_Text under study_:
=== Begin Enclosure ===
A Buddy Story is a 2010 independent film directed by Marc Erlbaum.  It stars Gavin Bellour, Mad Men’s Elisabeth Moss and Matisyahu, a popular American reggae and alternative rock musician who makes his screen debut in the movie.

Plot
Buddy Gilbert (Gavin Bellour) is a struggling musician living in NYC. He spends his days touring the northeast with his pet turtle, playing community centers, dive bars and coffee shops because, he says, it beats a 9-to-5.

One day, Buddy overhears his neighbor Susan (Elisabeth Moss) get in a particularly bad argument with her boyfriend and, although he barely knows her, he finds himself taking her out for some cheer-me-up ice cream.

When Buddy is leaving the following day for a tour, Susan asks if she can tag along, if for no other reason than to get out of the city a while.  Hesitant at first, Buddy obliges, and finds himself spending a week traveling around with someone who, just days before, was no more than "the girl on the other side of the wall".
=== End Enclosure ===
_Raw data_:
=== Begin Enclosure ===
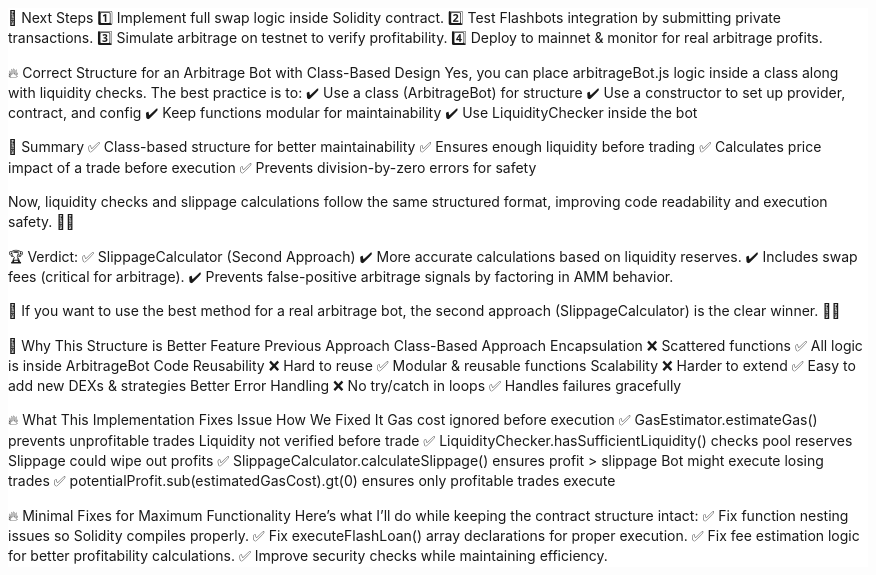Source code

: 🚀 Next Steps
1️⃣ Implement full swap logic inside Solidity contract.
2️⃣ Test Flashbots integration by submitting private transactions.
3️⃣ Simulate arbitrage on testnet to verify profitability.
4️⃣ Deploy to mainnet & monitor for real arbitrage profits.

🔥 Correct Structure for an Arbitrage Bot with Class-Based Design
Yes, you can place arbitrageBot.js logic inside a class along with liquidity checks. The best practice is to:
✔️ Use a class (ArbitrageBot) for structure
✔️ Use a constructor to set up provider, contract, and config
✔️ Keep functions modular for maintainability
✔️ Use LiquidityChecker inside the bot

🚀 Summary
✅ Class-based structure for better maintainability
✅ Ensures enough liquidity before trading
✅ Calculates price impact of a trade before execution
✅ Prevents division-by-zero errors for safety

Now, liquidity checks and slippage calculations follow the same structured format, improving code readability and execution safety. 🚀🔥

🏆 Verdict:
✅ SlippageCalculator (Second Approach)
✔️ More accurate calculations based on liquidity reserves.
✔️ Includes swap fees (critical for arbitrage).
✔️ Prevents false-positive arbitrage signals by factoring in AMM behavior.

🔹 If you want to use the best method for a real arbitrage bot, the second approach (SlippageCalculator) is the clear winner. 🚀🔥

🚀 Why This Structure is Better
Feature			Previous Approach		Class-Based Approach
Encapsulation		❌ Scattered functions		✅ All logic is inside ArbitrageBot
Code Reusability	❌ Hard to reuse		✅ Modular & reusable functions
Scalability		❌ Harder to extend		✅ Easy to add new DEXs & strategies
Better Error Handling	❌ No try/catch in loops	✅ Handles failures gracefully

🔥 What This Implementation Fixes
Issue					How We Fixed It
Gas cost ignored before execution	✅ GasEstimator.estimateGas() prevents unprofitable trades
Liquidity not verified before trade	✅ LiquidityChecker.hasSufficientLiquidity() checks pool reserves
Slippage could wipe out profits		✅ SlippageCalculator.calculateSlippage() ensures profit > slippage
Bot might execute losing trades		✅ potentialProfit.sub(estimatedGasCost).gt(0) ensures only profitable trades execute

🔥 Minimal Fixes for Maximum Functionality
Here’s what I’ll do while keeping the contract structure intact:
✅ Fix function nesting issues so Solidity compiles properly.
✅ Fix executeFlashLoan() array declarations for proper execution.
✅ Fix fee estimation logic for better profitability calculations.
✅ Improve security checks while maintaining efficiency.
=== End Enclosure ===
_Exercise instructions_:
(1) Change "independent" to "indie" in the text on A Buddy Story and write out the passage from "A Buddy Story" up to and including "in the movie.".
(2) According to the text on A Buddy Story, what animal does Buddy take with him when he tours?
(3) Do these statements agree with the text on A Buddy Story? Answer yes or no for each, quoting the deciding words. (a) Matisyahu appears on screen for the first time in this film. (b) Buddy tours the southwest of the country. (c) Buddy knows Susan well before taking her out for ice cream.
The rows are material separate from the text on A Buddy Story.

_Solution list_:
(1)
A Buddy Story is a 2010 indie film directed by Marc Erlbaum.  It stars Gavin Bellour, Mad Men’s Elisabeth Moss and Matisyahu, a popular American reggae and alternative rock musician who makes his screen debut in the movie.

(2) His pet turtle.

(3)
(a) Yes: "makes his screen debut in the movie"
(b) No: "touring the northeast"
(c) No: "although he barely knows her"